Si elles parviennent à s’ancrer dans un environnement très concurrentiel, ces PME sont sources d’emplois à venir et de la création d’une forte valeur ajoutée au bénéfice de l’ensemble de la région. Les quelques vues du récent hôtel d’entreprises établi à Kintzheim offrent un exemple concret des infrastructures mises à disposition des nouveaux partenaires économiques japonais désireux de s’implanter en Alsace.
Transcription
(Cliquez sur le texte pour positionner la vidéo)
Caroline Moreau
Ces suppressions d’emploi chez Ricoh rappellent la fermeture d’autres sites d’entreprises japonaises dans la région Mitsui ou encore le retrait de Sony.Pour autant, cela ne signifie pas la fin de la lune de miel entre l’Alsace et le Japon, il reste un partenaire économique qui continue d’investir dans la région, c’est un dossier signé Stéphane Gaudry et Bernard Steimer.
(Musique)
Stéphane Gaudry
C’était le milieu des années 80, Sony, Ricoh, Mitsui, THK, les plus grands groupes japonais s’implantent en Alsace les uns après les autres, et créent plus de 5 000 emplois, magnétoscopes, téléphones, photocopieurs, depuis l’Alsace, le Japon inonde l’Europe de ses produits high-tech, un partenariat fondé sur une même culture d’entreprise.
Olivier Becht
Le Japon a une culture d’entreprise particulière qui n’est pas une culture purement financière, qui est une culture humaniste très proche de cet humanisme rhénan, de ce capitalisme rhénan que nous avons.
Stéphane Gaudry
Mais depuis 15 ans, les emplois se sont effrités, ils ne seraient plus que 3 500. Des plans sociaux, vécus par les salariés comme des coups de canif au contrat moral qui les lie au Japon même si souvent, ils s’accompagnent d’investissements comme chez RICOH qui injectera 20 millions dans son usine de Wettolsheim, en parallèle de la suppression de 250 emplois.
Olivier Becht
Par exemple, lorsque Sony a quitté le territoire à l’époque, ça s’est fait sans drame, ils ont cédé l’usine à un sous-traitant qui a continué une partie de la production, et aujourd’hui, ils sont encore en lien avec Sony.Sony n’a jamais claqué la porte comme une entreprise américaine aurait pu le faire du jour au lendemain.
Stéphane Gaudry
Et ça fait moins de bruit que les suppressions d’emplois mais les entreprises japonaises continuent d’investir en Alsace.Mitsubishi qui a racheté en 2005 l’usine de fabrication de moteurs de Wärtsilä est en train d’augmenter sa surface et de rapatrier à Mulhouse son centre logistique néerlandais.

• **Consigne A**
D'après le reportage sur les entreprises japonaises en Alsace, quelle somme Ricoh injectera-t-il dans son usine de Wettolsheim ?
• **Consigne B**
Résumez en deux phrases le reportage sur les entreprises japonaises en Alsace.
• **Consigne C**
Poursuivez le reportage sur les entreprises japonaises en Alsace à partir du point où il s'arrête.
Les extraits du jeu de données ne servent à rien ici.

Extraits du jeu de données

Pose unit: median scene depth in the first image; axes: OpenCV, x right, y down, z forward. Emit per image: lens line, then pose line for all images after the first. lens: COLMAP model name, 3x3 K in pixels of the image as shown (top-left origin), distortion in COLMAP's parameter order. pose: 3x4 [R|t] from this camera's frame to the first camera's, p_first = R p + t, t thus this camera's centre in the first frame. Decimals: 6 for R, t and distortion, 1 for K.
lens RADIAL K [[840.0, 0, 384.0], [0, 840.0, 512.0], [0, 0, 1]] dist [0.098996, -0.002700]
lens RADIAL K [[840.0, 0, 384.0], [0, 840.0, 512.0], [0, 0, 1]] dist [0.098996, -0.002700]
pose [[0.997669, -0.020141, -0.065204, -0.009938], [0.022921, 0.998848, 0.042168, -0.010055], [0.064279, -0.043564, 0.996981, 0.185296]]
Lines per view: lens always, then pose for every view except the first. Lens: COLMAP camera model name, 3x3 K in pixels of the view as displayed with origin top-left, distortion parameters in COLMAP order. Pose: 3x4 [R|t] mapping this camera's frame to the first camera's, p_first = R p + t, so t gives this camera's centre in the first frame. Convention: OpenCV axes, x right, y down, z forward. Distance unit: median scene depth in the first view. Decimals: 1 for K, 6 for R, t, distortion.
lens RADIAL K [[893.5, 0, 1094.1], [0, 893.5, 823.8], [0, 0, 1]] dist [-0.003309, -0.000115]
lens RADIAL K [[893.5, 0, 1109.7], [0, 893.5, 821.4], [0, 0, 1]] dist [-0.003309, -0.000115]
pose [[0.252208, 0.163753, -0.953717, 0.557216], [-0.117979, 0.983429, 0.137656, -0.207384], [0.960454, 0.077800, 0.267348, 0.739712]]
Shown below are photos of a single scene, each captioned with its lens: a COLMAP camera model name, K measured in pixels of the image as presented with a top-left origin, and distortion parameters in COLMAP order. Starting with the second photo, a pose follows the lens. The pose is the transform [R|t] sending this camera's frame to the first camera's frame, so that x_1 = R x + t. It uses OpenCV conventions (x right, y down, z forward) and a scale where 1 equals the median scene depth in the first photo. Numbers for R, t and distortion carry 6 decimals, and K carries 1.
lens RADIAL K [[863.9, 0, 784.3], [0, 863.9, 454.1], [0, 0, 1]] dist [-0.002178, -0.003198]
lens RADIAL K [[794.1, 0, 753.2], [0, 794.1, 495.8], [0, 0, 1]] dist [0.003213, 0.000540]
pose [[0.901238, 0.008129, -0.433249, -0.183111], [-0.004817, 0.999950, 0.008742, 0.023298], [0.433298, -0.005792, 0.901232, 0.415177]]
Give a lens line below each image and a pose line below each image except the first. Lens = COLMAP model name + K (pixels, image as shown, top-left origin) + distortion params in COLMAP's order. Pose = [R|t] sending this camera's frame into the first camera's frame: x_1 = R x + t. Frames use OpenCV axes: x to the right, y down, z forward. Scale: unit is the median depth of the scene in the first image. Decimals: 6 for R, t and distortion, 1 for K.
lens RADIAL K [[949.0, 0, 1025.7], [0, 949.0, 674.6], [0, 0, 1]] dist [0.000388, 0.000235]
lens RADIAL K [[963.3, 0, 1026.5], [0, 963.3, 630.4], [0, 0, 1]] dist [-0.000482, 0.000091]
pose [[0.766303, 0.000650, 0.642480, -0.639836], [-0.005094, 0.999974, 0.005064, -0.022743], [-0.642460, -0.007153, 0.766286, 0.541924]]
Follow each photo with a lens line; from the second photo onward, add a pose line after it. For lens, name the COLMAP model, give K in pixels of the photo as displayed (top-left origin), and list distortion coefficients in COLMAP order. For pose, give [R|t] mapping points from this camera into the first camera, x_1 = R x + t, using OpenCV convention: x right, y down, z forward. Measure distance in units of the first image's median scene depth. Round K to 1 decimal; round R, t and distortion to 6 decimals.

• **Réponse attendue A**
20 millions.

• **Réponse attendue B**
Au milieu des années 80, de grands groupes japonais comme Sony, Ricoh, Mitsui et THK se sont implantés en Alsace et y ont créé plus de 5 000 emplois. Depuis 15 ans, ces emplois se sont effrités au fil de plans sociaux, comme la suppression de 250 postes chez Ricoh, et il n'en resterait plus que 3 500, mais les entreprises japonaises continuent d'investir dans la région, à l'image de Mitsubishi à Mulhouse.

• **Réponse attendue C**
Hervé Muller
Il y a beaucoup d’investissements puisque nos machines principales avaient 20-25 ans, on les a rétrofitées ces deux dernières années.On continue à investir également au niveau d’usinage dans de nouveaux centres d’usinage.On s’est agrandi également pour développer notre fabrication de groupe sur site.Donc, oui, ça se traduit par des investissements.
Stéphane Gaudry
Une culture entrepreneuriale commune, un emplacement géographique stratégique, l’Alsace séduit encore au pays du soleil levant.Mais à l’image de l’économie japonaise, ce sont désormais des PME innovantes et des startups qui installent ici leurs têtes de pont vers l’Europe, l’Afrique et le Moyen-Orient.De toutes petites structures qu’il faut fortement soutenir, ce que fait le CEEJA dans son hôtel d’entreprises.
Virginie Fermaud
Les managers qui arrivent ici sont totalement pris en charge, on s’occupe de leur installation entreprise, on s’occupe de trouver leur hébergement, de leur titre de séjour, de les mettre en contact avec des cabinets comptables, des avocats, on leur traduit les premières conversations le temps qu’ils embauchent une assistante ou un assistant qui parle japonais.
Stéphane Gaudry
Bien sûr, ce ne sont pas ces startups qui créeront des milliers d’emplois mais elles sont porteuses de technologie d’avenir et de fortes valeurs ajoutées.
Olivier Becht
En s’implantant dans notre région, et bien, ces entreprises donnent l’image d’une région attractive comme à l’époque, les grands groupes japonais l’avaient donné lorsqu’ils avaient choisi l’Alsace pour leur implantation.Ça crée de l’innovation sur le territoire, ça va créer de la valeur ajoutée pour le territoire et donc de la richesse qui est produite en Alsace.
Stéphane Gaudry
Innovation et engagement à long terme.Deux principes qui ont fait le succès de l’économie japonaise en Alsace dans les années 90 et qui restent d’actualité aujourd’hui.